Une France fatiguée du macronisme, exaspérée par la gauche radicale et inquiète du déclin, pousse désormais ses leaders à faire cause commune.
La base militante réclame l’union, les états-majors traînent les pieds
Le constat est sans appel. Selon un sondage Ifop pour Valeurs actuelles, 52 % des Français approuvent l’idée d’un gouvernement de coalition des droites, réunissant Les Républicains, le Rassemblement national et Reconquête.
Une révolution politique dans un pays encore marqué par des décennies de « front républicain ».
Chez les sympathisants, c’est un raz-de-marée : 82 % des électeurs LR et 88 % de ceux du RN soutiennent cette idée. Même 41 % des électeurs Renaissance s’y disent favorables — un chiffre impensable il y a encore deux ans. Le front anti-RN se fissure, les digues morales se lézardent.
Les électeurs de droite n’ont plus aucun complexe à envisager une alliance avec le RN, observe Frédéric Dabi, directeur général de l’Ifop.
Et de conclure : « C’est un alignement des planètes. »
Les cadres LR, eux, restent prudents. Bruno Retailleau se montre réservé, quand d’autres, comme Sophie Primas, appellent à « travailler ensemble si les idées convergent ». Même Julien Aubert a franchi le Rubicon en soutenant un candidat allié au RN dans une partielle.
Une fracture est née : la base réclame l’union, les élus temporisent.
Marine tend la main, Bardella avance ses pions
Côté Rassemblement national, la mutation est déjà en marche. Fini le discours de la majorité absolue, place au pragmatisme politique.
S’il nous manque trente députés, on ira voir Les Républicains, souffle un proche de Marine Le Pen.
La main tendue à Éric Ciotti en 2024, moquée par la gauche, a pourtant marqué un tournant historique : la fin de l’isolement.
Jordan Bardella, lui, se prépare déjà à incarner cette nouvelle ère. Dans son livre Ce que je cherche (Fayard), il reprend à son compte la stratégie de Nicolas Sarkozy en 2007 : unir classes populaires et bourgeoisie conservatrice.
Et les Français le plébiscitent : 42 % souhaitent voir Bardella Premier ministre dans une coalition des droites, devant Marine Le Pen (36 %) et Bruno Retailleau (32 %). Le jeune président du RN séduit même 59 % de l’électorat LR, signe d’une convergence idéologique assumée.

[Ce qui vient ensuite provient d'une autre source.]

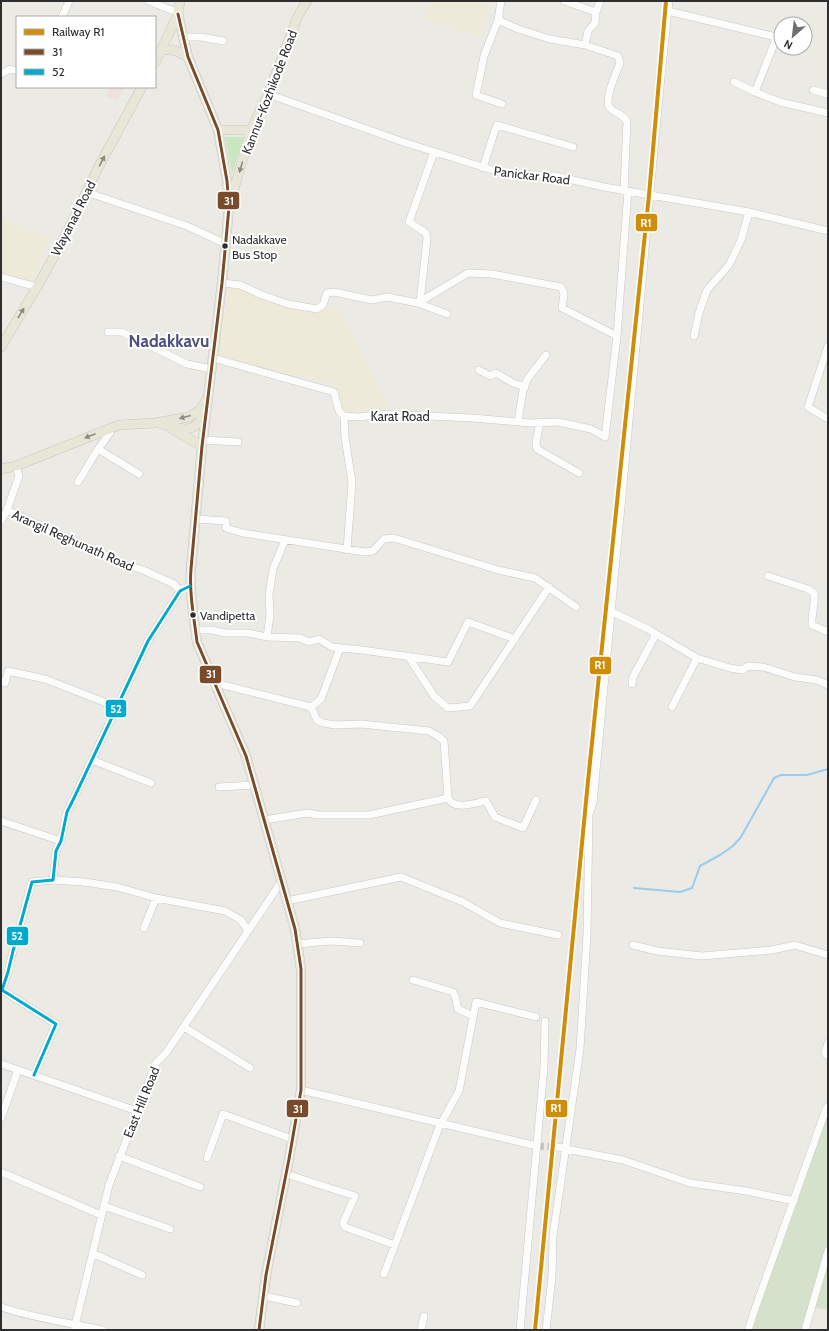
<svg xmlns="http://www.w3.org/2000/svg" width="829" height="1331" font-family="Cabin,sans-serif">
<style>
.education{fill:#eeeada}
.medical{fill:#ede0dd}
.green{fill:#c9e7be}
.cemetery{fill:#d6e1cc}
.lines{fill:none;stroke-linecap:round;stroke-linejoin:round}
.stream{stroke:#98cded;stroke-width:2}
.minor-tunnel{stroke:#c6c4c0;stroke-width:7;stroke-dasharray:7 3.5;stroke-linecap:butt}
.minor-casing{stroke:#c9c9c9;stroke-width:8}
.major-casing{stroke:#c6c6c4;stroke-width:10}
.minor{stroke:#fcfcfb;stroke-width:7}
.major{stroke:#e8e6d6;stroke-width:9}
.bus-1-casing{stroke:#fff;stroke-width:6}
.bus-2-casing{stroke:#fff;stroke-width:6}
.bus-1{stroke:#7a4b2a;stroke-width:3}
.bus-2{stroke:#00a9ce;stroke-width:3}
.rail-1-casing{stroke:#fff;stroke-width:7}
.rail-1{stroke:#cf8e09;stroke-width:4}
.oneway{fill:#8b8a82}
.bus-dot{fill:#2e2e2e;stroke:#fff;stroke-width:1.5}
.labels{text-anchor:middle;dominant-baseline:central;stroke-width:4;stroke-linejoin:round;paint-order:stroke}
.bus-label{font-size:12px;fill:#2e2e2e;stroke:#fff;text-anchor:start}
.street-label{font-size:13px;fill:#2e2e2e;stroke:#fff}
.district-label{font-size:17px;font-weight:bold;fill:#4d5080;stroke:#fff}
.line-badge{stroke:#fff;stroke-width:1.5}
.badge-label{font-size:11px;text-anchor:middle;font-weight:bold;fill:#fff}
</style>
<rect width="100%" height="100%" fill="#eceae4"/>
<path class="education" d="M429,1h62l-11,36 -56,-18z
M1,219l49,19 -18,46 -31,-12z
M230,287l110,24 49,97 -40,5 -6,-3 -11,-26 -117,-26z"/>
<path class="medical" d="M111,87h14l-8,13 -11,-4z"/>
<path class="green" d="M225,137h19l-12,37z"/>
<path class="cemetery" d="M828,1113v126l-26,91h-50l7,-23 30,-81z
M828,1265v45l-13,-2z"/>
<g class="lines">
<path class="stream" d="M634,888l46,4 12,-4 8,-22 20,-11 13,-9 8,-9 33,-59 7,-3h26l21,-6"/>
<path class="minor-tunnel" d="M537,1146l21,1"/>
<g class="minor-casing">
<path id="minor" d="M149,1l22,9 8,1
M501,1l-3,19 -14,36 -8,39 26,9
M564,1l32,11
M668,11l104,25 4,3 -21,53 -21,-10
M62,17l7,-16
M498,20l20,9 32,10 35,6 3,-14 7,-8 1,-11 4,-11
M183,37h18l22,4
M585,45l33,11 2,7c-3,8 -17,38 -10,45 5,6 12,5 17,13l-3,70
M1,74l9,-5 7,2
M813,90l15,4
M755,92l25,10 48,11
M268,94l135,48 99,31 53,3 49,11 145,25 79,19
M483,168l12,-38 2,-5 76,22
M86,192l101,34 39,18
M1,277l36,10
M222,283l18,2 22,10 26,9 29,5 6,-4 4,-12 7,-1 38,8 15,-3 31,6 50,-30 24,1 69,13 3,7 -2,14 55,28
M420,302l7,-63 -1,-6 -17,-11 25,-70
M418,303l29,11
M108,332h14l65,32 24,5
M694,336l5,-23 8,-23 22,-25 12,-25 8,-28
M828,346l-20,61 20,12
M213,358l121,34 5,19 5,5 15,1 26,-3 87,4 58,5 28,-1 33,7 14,8 12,-101 11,-145
M479,370l11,6 6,-3 17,10 12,4
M344,416l1,21 7,46 -5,67
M518,422l5,-32 5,-12 18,-23
M540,422l-4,21 1,6 42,24
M203,440l35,2
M98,449l41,25
M16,466l3,10 -12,34 120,55 16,5 31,14 6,7
M78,482l20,-33 12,-16 -1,-4
M196,519l30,2v7l17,5 122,19 8,-1 11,-12 10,-1 104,32 37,8 41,29
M1,521l6,-11
M768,576l40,13 6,4c2,11 -3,20 -2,32l16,7
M610,611l38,18 8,5
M195,630h17l13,3h23l19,4 33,1 9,4 10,-3 13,8 30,3 86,12 20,-40 47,17
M267,637l3,-22 -1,-20 4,-26 12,-29
M408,656l26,40 14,12 22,-2 79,-119
M1,681l4,2 3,-12 37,8 72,28
M215,683l96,24 10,-8 19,-51
M632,684l1,-7 23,-43 41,24 33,10 12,2 6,-4 15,1 32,10 22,3 11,5
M311,707l6,13 6,3 12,2 26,-1 68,7 9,5 6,5 4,57c6,13 27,5 38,3l9,16 28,11 13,-28
M672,707l25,-49
M92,760l59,23
M219,787l35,-2
M264,820l44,-7 10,2h51l79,-17
M1,821l60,20
M53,880l31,2 33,5 39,11 69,13 16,9 7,11
M287,901l114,-24 62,25 37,21 58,12
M144,928l12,-30
M297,944l34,-3 29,2
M633,945l24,6 45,5 70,-6 23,-5 33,10
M413,980l40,12 2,4 3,13 15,7
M184,1027l66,41
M828,1043l-3,10 3,3
M1,1064l136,47
M34,1075l22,-51 -54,-34 6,-18 5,-21 19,-69 21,-2 3,-29 5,-10 6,-29 7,-14 74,-157 32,-50 10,-5
M301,1090l236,56
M1,1118l17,-48
M558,1147l8,2 57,11 67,23 56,8 48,10
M119,1156l81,31
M207,1158l16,-44 69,25
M1,1172l100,43
M286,1174l69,22 -12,27 2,4 50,18
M104,1206l66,23
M92,1253l50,22
M384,1274l55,-147 20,-36 17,-89 60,15
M264,1296l33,7
M1,1307c33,11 67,16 102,23
M74,1330l35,-145 47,-122 10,-10 115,-171
M421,1330l3,-14
M520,1330l24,-263 1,-46
M546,1330l6,-53 1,-41 27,-187 7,-114 2,-120 4,-12c13,-152 28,-304 43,-456 11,-115 20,-231 33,-346
M748,1330l8,-24 70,-197 2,-3
M805,1330l23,-79"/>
</g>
<g class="major-casing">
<path id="major" d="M178,14l10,43 30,73 9,51 2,26 -7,76 -20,163 -11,123c-2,24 3,48 6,73l49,114 49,173 6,40v121l-12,69 -23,116 -7,55
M162,49l14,2 12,6
M155,63l23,-49 2,-13
M218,130h33
M231,200l20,-70 17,-36 30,-78 9,-15
M1,347l36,-60 27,-49 35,-72 43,-79
M161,424c20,3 32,13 43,-10
M172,429l30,17
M1,469l15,-3 103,-41 36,-2 34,-6 11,-7 7,-11"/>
</g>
<use href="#minor" class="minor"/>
<use href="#major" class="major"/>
<g class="bus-1-casing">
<path id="bus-1" d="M178,14l10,43 30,73 9,51 2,26 -7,76 -20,163 -11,123c-2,24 3,48 6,73l49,114 49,173 6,40v121l-12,69 -23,116 -7,55"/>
</g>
<g class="bus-2-casing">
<path id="bus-2" d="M34,1075l22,-51 -54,-34 6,-18 5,-21 19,-69 21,-2 3,-29 5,-10 6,-29 7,-14 74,-157 32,-50 10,-5"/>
</g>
<use href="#bus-1" class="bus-1"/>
<use href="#bus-2" class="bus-2"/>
<g class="rail-1-casing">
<path id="rail-1" d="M535,1330l53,-549 61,-586 17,-194"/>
</g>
<use href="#rail-1" class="rail-1"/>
</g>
<defs><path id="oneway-solid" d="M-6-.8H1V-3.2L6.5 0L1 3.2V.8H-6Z"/></defs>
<g class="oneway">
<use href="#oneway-solid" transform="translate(102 161) rotate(-62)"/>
<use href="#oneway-solid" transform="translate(241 167) rotate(106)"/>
<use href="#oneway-solid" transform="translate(21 313) rotate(-59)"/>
<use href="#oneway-solid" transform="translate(185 417) rotate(165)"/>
<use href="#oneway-solid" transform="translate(90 436) rotate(159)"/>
</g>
<g class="bus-dot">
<circle cx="225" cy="246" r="3.5"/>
<circle cx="193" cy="615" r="3.5"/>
</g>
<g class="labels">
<g class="bus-label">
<text x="232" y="239">Nadakkave<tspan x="232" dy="15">Bus Stop</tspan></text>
<text x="200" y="615">Vandipetta</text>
</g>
<g class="street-label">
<text transform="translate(269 92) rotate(-69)">Kannur-Kozhikode Road</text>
<text transform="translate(532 175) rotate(7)">Panickar Road</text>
<text transform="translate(73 218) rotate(-63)">Wayanad Road</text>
<text x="400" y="416">Karat Road</text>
<text transform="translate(73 540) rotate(24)">Arangil Reghunath Road</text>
<text transform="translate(141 1102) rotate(-68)">East Hill Road</text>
</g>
<g class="district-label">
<text x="169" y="341">Nadakkavu</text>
</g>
</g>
<g class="line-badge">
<rect x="217" y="191" width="23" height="19" rx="4" fill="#7a4b2a"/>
<rect x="635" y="213" width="23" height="19" rx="4" fill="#cf8e09"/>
<rect x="589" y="656" width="23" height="19" rx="4" fill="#cf8e09"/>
<rect x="199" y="665" width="23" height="19" rx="4" fill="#7a4b2a"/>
<rect x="105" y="699" width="22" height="19" rx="4" fill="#00a9ce"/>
<rect x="6" y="926" width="23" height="20" rx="4" fill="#00a9ce"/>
<rect x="545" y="1099" width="23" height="19" rx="4" fill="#cf8e09"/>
<rect x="286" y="1099" width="23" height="19" rx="4" fill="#7a4b2a"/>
</g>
<g class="badge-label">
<text x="229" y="205">31</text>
<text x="646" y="227">R1</text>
<text x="600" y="669">R1</text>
<text x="211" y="678">31</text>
<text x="116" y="713">52</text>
<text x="17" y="940">52</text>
<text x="556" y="1112">R1</text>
<text x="298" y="1113">31</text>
</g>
<rect width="829" height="1331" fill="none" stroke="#2e2e2e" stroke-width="4"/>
<rect x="16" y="16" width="140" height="72" fill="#ffffff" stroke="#ababab"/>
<rect x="24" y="29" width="20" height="6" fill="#cf8e09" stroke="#ababab"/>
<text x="52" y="36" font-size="12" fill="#2e2e2e">Railway R1</text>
<rect x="24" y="49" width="20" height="6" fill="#7a4b2a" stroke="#ababab"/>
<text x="52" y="56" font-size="12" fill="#2e2e2e">31</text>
<rect x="24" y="69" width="20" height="6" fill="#00a9ce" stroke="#ababab"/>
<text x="52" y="76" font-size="12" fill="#2e2e2e">52</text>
<g transform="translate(793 36) rotate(208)"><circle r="19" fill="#ffffff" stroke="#ababab"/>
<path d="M0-3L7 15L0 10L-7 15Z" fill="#70706e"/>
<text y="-6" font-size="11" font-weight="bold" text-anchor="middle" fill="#2e2e2e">N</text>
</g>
</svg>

Une union sur fond de priorités communes
Au-delà des postures, un socle commun émerge. Pour les électeurs LR, la priorité d’un tel gouvernement serait la réduction de la dépense publique (44 %), suivie de la maîtrise de l’immigration (27 %) et du pouvoir d’achat (16 %). Les électeurs du RN, eux, placent logiquement l’immigration en tête (48 %), devant le pouvoir d’achat (24 %) et les finances publiques (17 %).
Sur les retraites, en revanche, l’accord est presque total : la majorité des électeurs de droite ne veut plus rouvrir le dossier. L’urgence, estiment-ils, est ailleurs — dans la restauration de l’autorité, la relance économique et la défense de la nation.
Ce sondage agit comme un électrochoc. Car il ne révèle pas seulement un glissement politique, mais une fracture profonde entre le peuple et ses représentants.
Tandis que la base réclame un gouvernement d’union des droites, les états-majors continuent de craindre le « qu’en-dira-t-on médiatique ».
La droite populaire veut gouverner, la droite institutionnelle se cherche. Le verrou moral qui tenait depuis trente ans est en train de céder.
Et la question n’est plus « si », mais « quand ».